AI must expand access, not exclude it. Our safeguards include:

  • Fairness Constraints: Monitoring models for disparate impact and bias.
  • Explainable AI: Giving customers clear reasons for approval or rejection.
  • Alternative Data: Utility bills, transaction histories, and device patterns to support new-to-credit borrowers.
  • Human Oversight: Manual review for edge cases.
  • Regulatory Alignment: Strict adherence to the Digital Personal Data Protection Act (DPDP) on consent, minimal data usage, and auditability.

These measures build both fairness and trust.

With loan frauds rising, how are NBFCs using AI to detect synthetic identities and fraudulent UPI-linked applications?

Loan fraud is a significant and evolving challenge. The rise of synthetic identities—where fraudsters combine real and fake information to create a new identity—is particularly concerning. We’re combatting this with a multi-layered AI approach.

Fraudsters are using advanced techniques, including synthetic IDs and deepfakes. AI-based detection relies on:

  • Device & Behavioral Fingerprints: Spotting anomalies in keystrokes, geolocation, or transaction velocity.
  • Graph Analytics: Mapping hidden connections between suspicious accounts.
  • Real-Time Anomaly Detection: Blocking transactions with unusual repayment or UPI linking patterns.
  • Adaptive Models: Continuously retraining fraud-detection systems as patterns evolve.

This layered approach balances fraud control with smooth customer onboarding.

How is your organisation ensuring compliance with the Digital Personal Data Protection Act (DPDP) when integrating AI?

Compliance with the DPDP Act is paramount. The very foundation of our AI integration is built on the principles of consent and data minimisation. We have implemented a consent management framework that is granular, specific, and easily revocable. 

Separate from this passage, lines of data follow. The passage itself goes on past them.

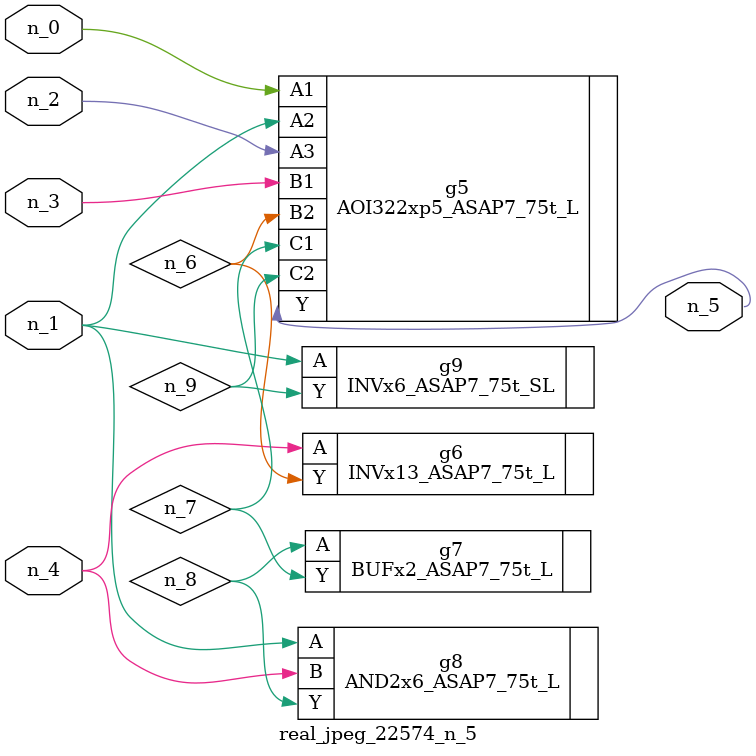
<source format=v>
module real_jpeg_22574_n_5 (n_4, n_0, n_1, n_2, n_3, n_5);

input n_4;
input n_0;
input n_1;
input n_2;
input n_3;

output n_5;

wire n_8;
wire n_6;
wire n_7;
wire n_9;

AOI322xp5_ASAP7_75t_L g5 ( 
.A1(n_0),
.A2(n_1),
.A3(n_2),
.B1(n_3),
.B2(n_6),
.C1(n_7),
.C2(n_9),
.Y(n_5)
);

AND2x6_ASAP7_75t_L g8 ( 
.A(n_1),
.B(n_4),
.Y(n_8)
);

INVx6_ASAP7_75t_SL g9 ( 
.A(n_1),
.Y(n_9)
);

INVx13_ASAP7_75t_L g6 ( 
.A(n_4),
.Y(n_6)
);

BUFx2_ASAP7_75t_L g7 ( 
.A(n_8),
.Y(n_7)
);


endmodule
</source>
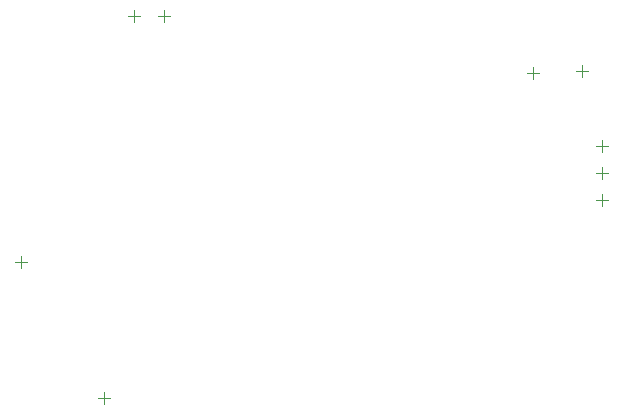
<source format=gbr>
%TF.GenerationSoftware,Altium Limited,Altium Designer,22.9.1 (49)*%
G04 Layer_Color=0*
%FSLAX23Y23*%
%MOIN*%
%TF.SameCoordinates,7E49B892-F471-4493-957F-970E4ADD815D*%
%TF.FilePolarity,Positive*%
%TF.FileFunction,Other,Top_Component_Center*%
%TF.Part,Single*%
G01*
G75*
%TA.AperFunction,NonConductor*%
%ADD70C,0.004*%
D70*
X1900Y2595D02*
Y2635D01*
X1880Y2615D02*
X1920D01*
X2080Y3889D02*
X2120D01*
X2100Y3869D02*
Y3909D01*
X1605Y3070D02*
X1645D01*
X1625Y3050D02*
Y3090D01*
X3311Y3700D02*
X3351D01*
X3331Y3680D02*
Y3720D01*
X3475Y3705D02*
X3514D01*
X3495Y3685D02*
Y3725D01*
X3540Y3455D02*
X3580D01*
X3560Y3435D02*
Y3475D01*
X3540Y3365D02*
X3580D01*
X3560Y3345D02*
Y3385D01*
X3541Y3275D02*
X3580D01*
X3560Y3255D02*
Y3295D01*
X2000Y3870D02*
Y3910D01*
X1980Y3890D02*
X2020D01*
%TF.MD5,94f48f491bc9c2d078fca94583be68ae*%
M02*

</source>
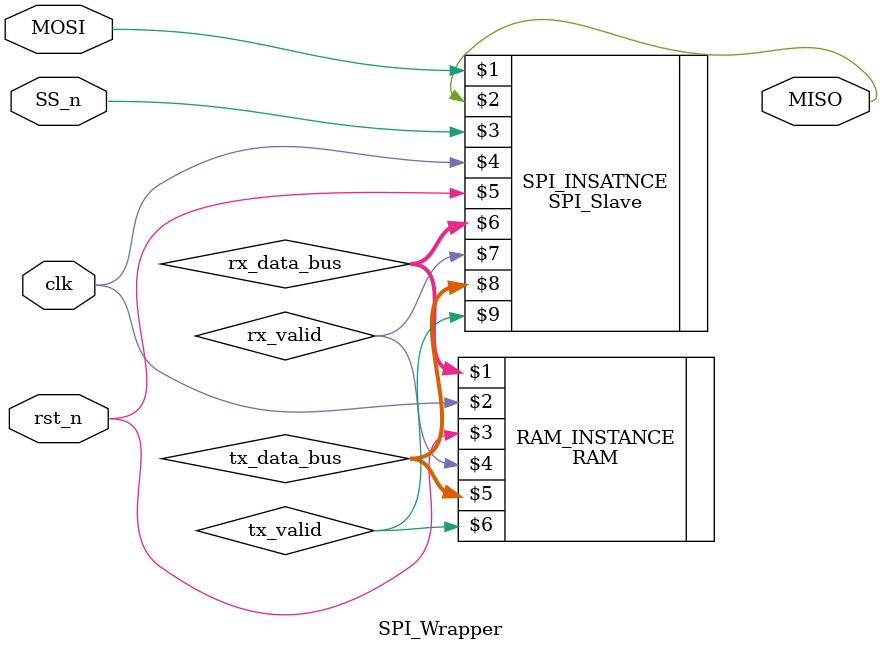
<source format=v>

module SPI_Wrapper (MOSI, MISO, SS_n, clk, rst_n);

//Parameters For RAM
parameter MEM_DEPTH = 256;
parameter ADDR_SIZE = 8;

input clk, rst_n, SS_n, MOSI;
output MISO;

//Internal Wires
wire [ADDR_SIZE+1 : 0] rx_data_bus;
wire [ADDR_SIZE-1 : 0] tx_data_bus;
wire rx_valid, tx_valid;

RAM #(MEM_DEPTH, ADDR_SIZE) RAM_INSTANCE (rx_data_bus, clk, rst_n, rx_valid, tx_data_bus, tx_valid);

SPI_Slave SPI_INSATNCE (MOSI, MISO, SS_n, clk, rst_n, rx_data_bus, rx_valid, tx_data_bus, tx_valid);

endmodule


</source>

Users are given clear, plain-language notices explaining what data we are collecting, why we are collecting it, and how it will be used by our AI models.

We are ensuring compliance by:

  • Purpose Limitation and Data Minimisation: We only collect and process personal data for a specific, lawful purpose for which we have obtained explicit consent. Our AI models are designed to use the minimum amount of data required to make a decision, a principle known as “data minimisation.” We do not retain data for longer than is necessary.
  • Explicit and Unambiguous Consent: Before processing any personal data for an AI application, we provide clear and concise notice to the data principal (the user). This notice explains exactly what data we are collecting, why we need it, and how it will be used. Consent is obtained through a clear, affirmative action and can be easily withdrawn by the user.

We see DPDP not as a hurdle, but as a framework to build long-term digital trust.

Do you believe cross-border UPI + AI-powered microfinance can open new markets for NBFCs?

Yes, this is a major frontier. Cross-border UPI linkages, such as those with Singapore’s PayNow, are just the beginning. The real revolution will be when we combine this with AI-powered microfinance. This can open up huge new markets for us, particularly in remittance corridors.

Imagine a migrant worker who sends money back home. Our AI can analyze their transactional behavior in India, their savings patterns, and their remittances via UPI. Based on this data, we can offer micro-credit to their family back in their home country, with repayments structured to align with the remittance schedule. 

This transforms a simple payment transaction into a financial service. It allows NBFCs to provide a financial lifeline to the unbanked and underbanked populations in neighboring countries, all powered by the robust infrastructure of UPI and the intelligence of AI. It’s a powerful combination that turns payments into a gateway for financial inclusion on a global scale.